# Which build??



## bnporter (Aug 15, 2009)

Which would be better

Samsung 860 EVO SSD
ASrock Fatal1ty x470 K4 AM4 MB
AMD Ryzen 7 2700X CPU
G.Skill Ripjaws V Series Ram
And GPU, not sure what to pair with it yet


Or

MSI MAG z390 Tomahawk LGA 1151 300 series MB
Samsung 860 EVO SSD
Intel Core I7 9700k CPU
Corsair Vengeance LPX Ram 
MSI Geforce RTX 2070 

I have a HDD for storage already


----------



## SpareChange (Mar 7, 2019)

Actually both builds are fine and the boards you listed are also fine I have used the MSI 390 MAG Tomahawk twice in high end builds it's a very good stable easy to build with board. Having used both processors ( I have 9700k and 3700x system) they both run extremely well. Gaming favors Intel by a small margin, multitasking favors the AMD by a good margin. If you're gaming at 1080p but think you might game at 1440p or even 4k you may need a stronger GPU, and it's hard to find a GTX 1070 for a good price it's basically been replaced by the GTX 1660ti which gives pretty much the same overall performance.


If you plan on streaming a lot, and doing heavy processor intensive work, with some gaming -*2700x*.

If you plan on gaming with minimal processor intensive work, focusing mostly on gaming then *9700k*.

GTX 1660ti is the replacement for GTX 1070 even though you won't hear anyone say it - it is. Remember it doesn't have ray tracing that the GTX 2060-2080 series have, so if you want that technology in your GPU performance than plan a GTX 2060 or 2070 in your budget.


----------



## Rich-M (May 2, 2007)

I think Spare Change said it all and while I don't yet game I chose the 9700K with a Z390 As Rock board and really love it and same ram. Remember if you go to the Ryzen 3700X which is now ready you must also use new AMD X570 motherboard with that range of cpu. You won't lose either way both great systems.


----------



## bnporter (Aug 15, 2009)

I went with this because of my budget. I'll post pictures once I get it put together. 

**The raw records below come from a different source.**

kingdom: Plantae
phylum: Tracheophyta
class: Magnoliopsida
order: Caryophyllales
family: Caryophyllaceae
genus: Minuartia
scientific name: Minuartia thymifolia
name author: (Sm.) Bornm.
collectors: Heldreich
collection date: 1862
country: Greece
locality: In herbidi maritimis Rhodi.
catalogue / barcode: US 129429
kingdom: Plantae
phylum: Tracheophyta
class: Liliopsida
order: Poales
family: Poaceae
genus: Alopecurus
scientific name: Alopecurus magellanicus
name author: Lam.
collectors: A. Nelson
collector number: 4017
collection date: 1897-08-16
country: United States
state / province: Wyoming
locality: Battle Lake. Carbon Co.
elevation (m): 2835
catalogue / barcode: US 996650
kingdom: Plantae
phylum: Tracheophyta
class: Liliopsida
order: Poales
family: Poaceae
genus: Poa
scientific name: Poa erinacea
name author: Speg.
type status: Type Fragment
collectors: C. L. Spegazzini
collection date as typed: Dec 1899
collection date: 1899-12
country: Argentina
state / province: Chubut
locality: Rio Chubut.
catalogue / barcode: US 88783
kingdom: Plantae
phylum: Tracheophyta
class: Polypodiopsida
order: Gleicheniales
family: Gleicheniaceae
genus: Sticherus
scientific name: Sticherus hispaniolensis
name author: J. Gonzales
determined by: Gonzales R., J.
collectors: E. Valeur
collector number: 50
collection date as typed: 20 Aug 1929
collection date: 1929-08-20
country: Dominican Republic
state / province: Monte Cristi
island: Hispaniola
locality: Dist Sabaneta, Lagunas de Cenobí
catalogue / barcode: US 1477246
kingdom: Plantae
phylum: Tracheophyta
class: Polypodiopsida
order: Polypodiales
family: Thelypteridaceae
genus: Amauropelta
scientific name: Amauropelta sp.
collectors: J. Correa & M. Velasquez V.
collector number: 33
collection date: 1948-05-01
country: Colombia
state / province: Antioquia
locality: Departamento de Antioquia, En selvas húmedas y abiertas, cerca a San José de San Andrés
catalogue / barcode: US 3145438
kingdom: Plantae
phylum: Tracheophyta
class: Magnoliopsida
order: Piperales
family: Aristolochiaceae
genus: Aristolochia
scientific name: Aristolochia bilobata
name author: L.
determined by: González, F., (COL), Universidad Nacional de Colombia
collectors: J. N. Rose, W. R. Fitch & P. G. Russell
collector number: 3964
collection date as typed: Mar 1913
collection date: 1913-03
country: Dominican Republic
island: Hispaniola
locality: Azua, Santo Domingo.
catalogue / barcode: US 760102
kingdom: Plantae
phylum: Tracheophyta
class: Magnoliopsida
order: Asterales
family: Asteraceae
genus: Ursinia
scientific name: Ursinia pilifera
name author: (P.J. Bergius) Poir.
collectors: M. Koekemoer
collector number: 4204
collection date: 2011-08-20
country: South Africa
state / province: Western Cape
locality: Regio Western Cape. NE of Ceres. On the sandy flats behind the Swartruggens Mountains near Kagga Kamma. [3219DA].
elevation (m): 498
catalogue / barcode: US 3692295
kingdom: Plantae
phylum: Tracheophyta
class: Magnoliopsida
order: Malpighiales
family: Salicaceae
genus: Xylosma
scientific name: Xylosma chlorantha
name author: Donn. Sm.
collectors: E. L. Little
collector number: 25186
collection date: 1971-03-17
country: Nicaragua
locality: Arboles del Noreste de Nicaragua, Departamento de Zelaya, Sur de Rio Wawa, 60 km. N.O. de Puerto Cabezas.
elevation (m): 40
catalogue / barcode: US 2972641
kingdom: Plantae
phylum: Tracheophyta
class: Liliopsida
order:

AMD RYZEN 7 2700X 8-Core 3.7 GHz 
G.SKILL Ripjaws 4 Series 16GB
MSI X470 GAMING PRO CARBON AM4 AMD X470
MSI Radeon RX 590 DirectX 12 RX 590 ARMOR 8G
SAMSUNG 860 EVO Series 2.5" 500GB SATA III

It'll definitely be a upgrade from from my FX 8320 CPU.


----------



## Rich-M (May 2, 2007)

Yes a nice upgrade for you! Enjoy it.


----------



## SpareChange (Mar 7, 2019)

Awesome choice. By the way any high end user would be happy with a 2700x or 8700k-9700k. Build looks great when you get it finished please feel free to post it in this thread here.


----------